Aturan baru ini menetapkan bahwa pengendara harus berusia minimal 16 tahun dan wajib memiliki setidaknya Surat Izin Mengemudi (SIM) kategori Learner (L), sehingga setiap pengguna benar-benar memahami aturan lalu lintas.
Selain itu, demi meningkatkan keselamatan pejalan kaki, batas kecepatan di trotoar dipangkas drastis menjadi maksimal 10 km/jam. Regulasi juga memperjelas klasifikasi kendaraan, di mana perangkat yang mampu melaju di atas 25 km/jam tidak lagi dianggap sebagai sepeda, melainkan masuk kategori sepeda motor atau moped.
Konsekuensinya, kendaraan tersebut wajib dilengkapi STNK, asuransi, serta hanya boleh digunakan di jalan raya dengan pengendara yang mengenakan helm standar motor.
Tak hanya itu, polisi kini juga diberi kewenangan untuk melakukan tes napas (breath test) secara acak kepada pengendara skuter listrik, layaknya pengemudi mobil, guna menekan risiko berkendara di bawah pengaruh alkohol.
“Kami melarang usia di bawah 16 tahun karena keamanan anak-anak adalah segalanya. Kami ingin memastikan legislasi ini memfasilitasi penggunaan yang aman, sekaligus mencegah penggunaan ilegal yang membahayakan,” ujar Mickelberg, melansir dari ABC News, Kamis (26/03/2026).
Pemerintah tidak main-main dalam penegakan hukum. Nilai denda melonjak hingga berkali-kali lipat. Pengendara yang nekat tidak memakai helm atau berboncengan ilegal akan dikenakan denda sebesar $500 (sekitar Rp5,2 juta), naik dari sebelumnya yang hanya $166.
Bagi remaja di bawah umur atau pengendara tanpa SIM yang nekat melintas, denda $500 juga menanti. Menariknya, orang tua atau wali bisa dimintai pertanggungjawaban secara hukum untuk membayar denda jika anak mereka melanggar aturan ini.

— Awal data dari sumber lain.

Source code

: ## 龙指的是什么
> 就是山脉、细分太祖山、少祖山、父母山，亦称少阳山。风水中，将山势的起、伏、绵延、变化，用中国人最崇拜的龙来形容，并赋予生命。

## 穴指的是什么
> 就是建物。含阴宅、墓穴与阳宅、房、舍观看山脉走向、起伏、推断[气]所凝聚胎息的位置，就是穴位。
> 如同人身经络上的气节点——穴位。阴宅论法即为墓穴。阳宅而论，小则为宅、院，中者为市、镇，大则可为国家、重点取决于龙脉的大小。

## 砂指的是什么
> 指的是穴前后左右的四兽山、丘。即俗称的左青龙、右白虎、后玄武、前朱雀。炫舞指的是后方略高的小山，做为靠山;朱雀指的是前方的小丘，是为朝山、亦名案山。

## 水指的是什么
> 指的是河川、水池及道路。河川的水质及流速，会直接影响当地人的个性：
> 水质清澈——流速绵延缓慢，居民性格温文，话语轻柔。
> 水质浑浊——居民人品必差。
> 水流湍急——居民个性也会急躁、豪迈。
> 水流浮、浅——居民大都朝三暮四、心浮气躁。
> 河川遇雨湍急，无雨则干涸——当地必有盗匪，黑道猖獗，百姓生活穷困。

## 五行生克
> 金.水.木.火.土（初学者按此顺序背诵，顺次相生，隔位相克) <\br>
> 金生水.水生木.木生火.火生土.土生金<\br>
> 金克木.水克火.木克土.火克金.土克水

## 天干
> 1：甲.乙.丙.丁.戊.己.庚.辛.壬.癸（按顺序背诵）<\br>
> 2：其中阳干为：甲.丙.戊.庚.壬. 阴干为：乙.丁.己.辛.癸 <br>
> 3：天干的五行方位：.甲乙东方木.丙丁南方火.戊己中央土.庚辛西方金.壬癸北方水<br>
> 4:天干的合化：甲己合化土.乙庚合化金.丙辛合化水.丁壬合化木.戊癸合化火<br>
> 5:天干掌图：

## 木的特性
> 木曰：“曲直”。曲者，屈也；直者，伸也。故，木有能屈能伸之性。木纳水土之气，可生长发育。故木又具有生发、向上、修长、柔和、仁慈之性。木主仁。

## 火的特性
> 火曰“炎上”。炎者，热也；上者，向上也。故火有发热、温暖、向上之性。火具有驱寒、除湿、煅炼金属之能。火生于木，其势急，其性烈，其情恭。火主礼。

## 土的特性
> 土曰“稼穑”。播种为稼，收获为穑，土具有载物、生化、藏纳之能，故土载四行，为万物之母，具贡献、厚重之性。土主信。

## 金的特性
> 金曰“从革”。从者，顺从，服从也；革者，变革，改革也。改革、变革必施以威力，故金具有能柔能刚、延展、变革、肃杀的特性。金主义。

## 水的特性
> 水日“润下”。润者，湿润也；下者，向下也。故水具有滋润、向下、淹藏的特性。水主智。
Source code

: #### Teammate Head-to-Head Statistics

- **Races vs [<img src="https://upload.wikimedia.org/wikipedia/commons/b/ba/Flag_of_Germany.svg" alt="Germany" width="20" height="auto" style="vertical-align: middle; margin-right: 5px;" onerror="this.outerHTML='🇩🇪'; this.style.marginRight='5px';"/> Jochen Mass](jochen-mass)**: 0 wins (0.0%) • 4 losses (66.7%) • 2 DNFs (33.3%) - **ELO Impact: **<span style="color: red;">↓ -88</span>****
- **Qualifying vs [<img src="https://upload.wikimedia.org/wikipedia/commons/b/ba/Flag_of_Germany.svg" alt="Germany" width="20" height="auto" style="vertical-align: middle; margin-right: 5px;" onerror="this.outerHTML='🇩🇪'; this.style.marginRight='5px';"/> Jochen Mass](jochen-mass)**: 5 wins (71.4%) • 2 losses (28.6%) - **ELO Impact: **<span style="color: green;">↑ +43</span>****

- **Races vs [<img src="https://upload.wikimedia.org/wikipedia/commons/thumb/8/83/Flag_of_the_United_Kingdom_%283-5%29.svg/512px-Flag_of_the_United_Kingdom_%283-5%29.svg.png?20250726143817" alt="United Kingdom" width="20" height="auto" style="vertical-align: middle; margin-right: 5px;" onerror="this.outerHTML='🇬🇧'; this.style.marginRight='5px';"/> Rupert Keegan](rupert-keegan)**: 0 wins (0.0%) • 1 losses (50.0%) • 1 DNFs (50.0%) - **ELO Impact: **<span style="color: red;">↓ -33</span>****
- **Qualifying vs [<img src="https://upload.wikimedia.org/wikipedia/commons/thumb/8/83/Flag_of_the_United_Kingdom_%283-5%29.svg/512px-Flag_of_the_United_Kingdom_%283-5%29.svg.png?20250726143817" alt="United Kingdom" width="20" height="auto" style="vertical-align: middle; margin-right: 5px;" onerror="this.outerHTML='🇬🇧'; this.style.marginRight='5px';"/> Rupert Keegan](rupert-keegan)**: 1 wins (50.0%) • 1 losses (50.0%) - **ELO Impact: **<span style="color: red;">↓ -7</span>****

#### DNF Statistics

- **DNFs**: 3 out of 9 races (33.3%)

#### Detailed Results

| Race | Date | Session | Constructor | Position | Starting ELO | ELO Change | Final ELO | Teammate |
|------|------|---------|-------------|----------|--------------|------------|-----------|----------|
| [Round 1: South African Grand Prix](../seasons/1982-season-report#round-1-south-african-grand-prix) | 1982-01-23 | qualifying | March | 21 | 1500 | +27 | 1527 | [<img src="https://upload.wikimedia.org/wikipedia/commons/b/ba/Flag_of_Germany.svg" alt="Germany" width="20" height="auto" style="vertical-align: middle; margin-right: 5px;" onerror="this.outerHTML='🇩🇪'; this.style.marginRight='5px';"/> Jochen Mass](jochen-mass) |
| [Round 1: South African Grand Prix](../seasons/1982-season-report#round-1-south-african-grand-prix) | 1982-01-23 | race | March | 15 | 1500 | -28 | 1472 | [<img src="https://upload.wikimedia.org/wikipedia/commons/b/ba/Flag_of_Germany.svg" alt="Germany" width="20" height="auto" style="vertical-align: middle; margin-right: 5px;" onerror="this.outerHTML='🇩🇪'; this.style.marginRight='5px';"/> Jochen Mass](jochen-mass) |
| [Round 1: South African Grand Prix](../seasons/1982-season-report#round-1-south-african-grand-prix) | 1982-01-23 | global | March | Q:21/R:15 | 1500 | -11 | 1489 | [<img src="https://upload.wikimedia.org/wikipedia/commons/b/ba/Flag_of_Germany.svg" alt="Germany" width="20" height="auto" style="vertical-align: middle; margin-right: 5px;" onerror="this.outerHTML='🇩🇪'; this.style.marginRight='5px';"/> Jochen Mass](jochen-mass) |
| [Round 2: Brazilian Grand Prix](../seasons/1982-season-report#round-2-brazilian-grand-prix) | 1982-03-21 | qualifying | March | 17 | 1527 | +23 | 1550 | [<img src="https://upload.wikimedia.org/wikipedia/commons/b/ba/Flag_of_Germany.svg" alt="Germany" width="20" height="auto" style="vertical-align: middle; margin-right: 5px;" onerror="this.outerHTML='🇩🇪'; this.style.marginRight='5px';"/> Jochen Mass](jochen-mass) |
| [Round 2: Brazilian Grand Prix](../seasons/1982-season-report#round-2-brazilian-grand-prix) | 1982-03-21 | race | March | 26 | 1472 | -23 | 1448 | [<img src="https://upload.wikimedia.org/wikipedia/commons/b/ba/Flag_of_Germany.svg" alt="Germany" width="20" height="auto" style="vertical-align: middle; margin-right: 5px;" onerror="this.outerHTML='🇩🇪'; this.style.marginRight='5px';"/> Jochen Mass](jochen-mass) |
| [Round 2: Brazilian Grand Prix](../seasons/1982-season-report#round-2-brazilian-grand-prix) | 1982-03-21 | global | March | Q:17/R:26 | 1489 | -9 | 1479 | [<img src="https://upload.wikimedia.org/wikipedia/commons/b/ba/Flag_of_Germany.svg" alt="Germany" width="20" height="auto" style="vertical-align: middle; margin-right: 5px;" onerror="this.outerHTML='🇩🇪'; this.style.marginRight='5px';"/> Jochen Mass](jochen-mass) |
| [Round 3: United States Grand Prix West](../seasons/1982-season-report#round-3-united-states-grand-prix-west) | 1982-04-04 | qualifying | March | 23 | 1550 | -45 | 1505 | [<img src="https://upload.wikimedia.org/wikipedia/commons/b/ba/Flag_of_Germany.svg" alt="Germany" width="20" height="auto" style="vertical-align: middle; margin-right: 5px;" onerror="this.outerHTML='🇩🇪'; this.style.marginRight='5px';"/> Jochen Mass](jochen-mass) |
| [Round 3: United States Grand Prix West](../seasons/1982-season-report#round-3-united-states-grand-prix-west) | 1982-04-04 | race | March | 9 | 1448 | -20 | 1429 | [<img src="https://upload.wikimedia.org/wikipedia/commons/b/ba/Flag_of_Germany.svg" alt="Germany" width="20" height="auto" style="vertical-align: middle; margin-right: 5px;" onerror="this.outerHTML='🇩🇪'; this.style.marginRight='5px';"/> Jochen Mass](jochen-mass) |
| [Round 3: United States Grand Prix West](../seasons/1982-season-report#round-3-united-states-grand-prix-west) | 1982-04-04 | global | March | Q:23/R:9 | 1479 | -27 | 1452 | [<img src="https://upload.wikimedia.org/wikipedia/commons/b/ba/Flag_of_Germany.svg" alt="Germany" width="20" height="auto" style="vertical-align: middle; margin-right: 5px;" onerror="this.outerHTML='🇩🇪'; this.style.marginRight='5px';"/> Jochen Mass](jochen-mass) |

Meski didukung banyak pihak yang merasa resah dengan fenomena “koboi jalanan” skuter listrik, kebijakan ini menuai protes dari kalangan pendidik dan asosiasi sepeda.
Kaylee Campradt, Presiden Asosiasi Orang Tua di Palm Beach Currumbin State High, menyebut aturan ini akan berdampak masif bagi mobilitas siswa. Saat ini, lebih dari 400 siswa di sekolahnya bergantung pada e-bike untuk berangkat sekolah setiap hari.
Senada dengan itu, CEO Bicycle Queensland, Matthew Burke, menilai kewajiban memiliki SIM adalah sebuah “overreach” atau langkah yang berlebihan. “Ini bisa berdampak buruk bagi layanan pengantaran makanan (kurir) dan penyandang disabilitas yang bisa berkendara namun tidak bisa menyetir mobil,” kritiknya.
Jika disahkan, undang-undang baru ini dijadwalkan mulai berlaku pada 1 Juli 2026. Pemerintah akan memberikan masa transisi selama enam bulan bagi masyarakat untuk beradaptasi, mendapatkan lisensi, atau menyesuaikan perangkat mereka sebelum penegakan hukum penuh diberlakukan.
Selain aturan pengendara, reformasi ini juga menyasar para pengecer nakal. Penjualan perangkat ilegal atau penyediaan jasa modifikasi kecepatan (anti-tampering) akan dilarang keras dengan sanksi penyitaan hingga pemusnahan unit oleh pihak kepolisian.